(INPUT MATERIAL Opens)

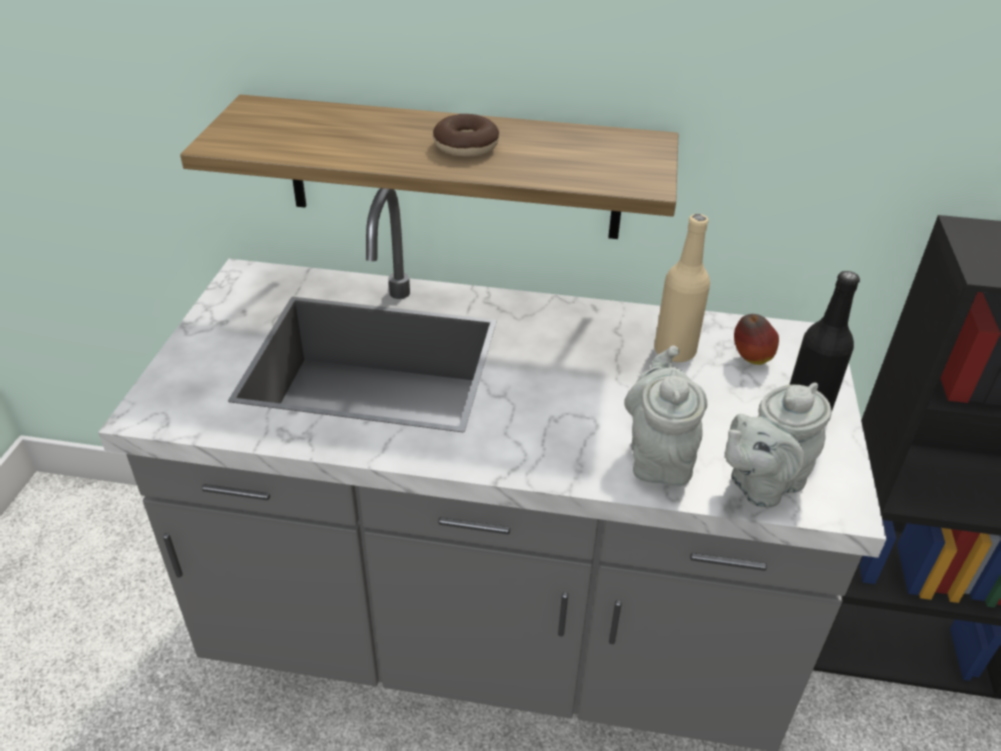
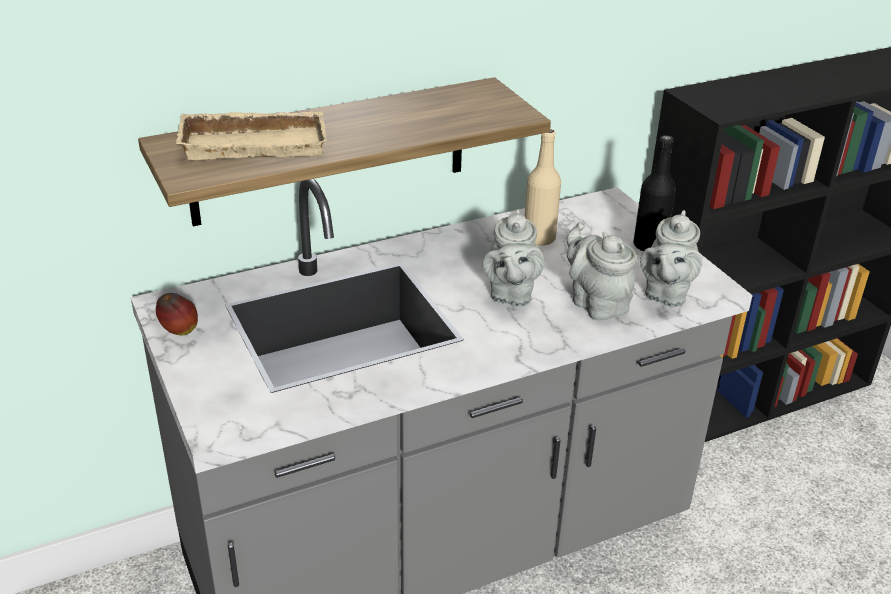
camera: 35 degrees left, 5 degrees down
donut [433,114,499,157] -> none
apple [734,314,779,365] -> apple moved to [156,293,198,335]
none -> beige tray [176,111,327,160]
none -> grey teapot [483,209,544,307]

(INPUT MATERIAL Closes)

§ **YOUR INSTRUCTIONS**
None of the pictures belongs in the answer, but all the entries must be repeated exactly.

§ **SOLVED EXERCISE**
camera: 35 degrees left, 5 degrees down
donut [433,114,499,157] -> none
apple [734,314,779,365] -> apple moved to [156,293,198,335]
none -> beige tray [176,111,327,160]
none -> grey teapot [483,209,544,307]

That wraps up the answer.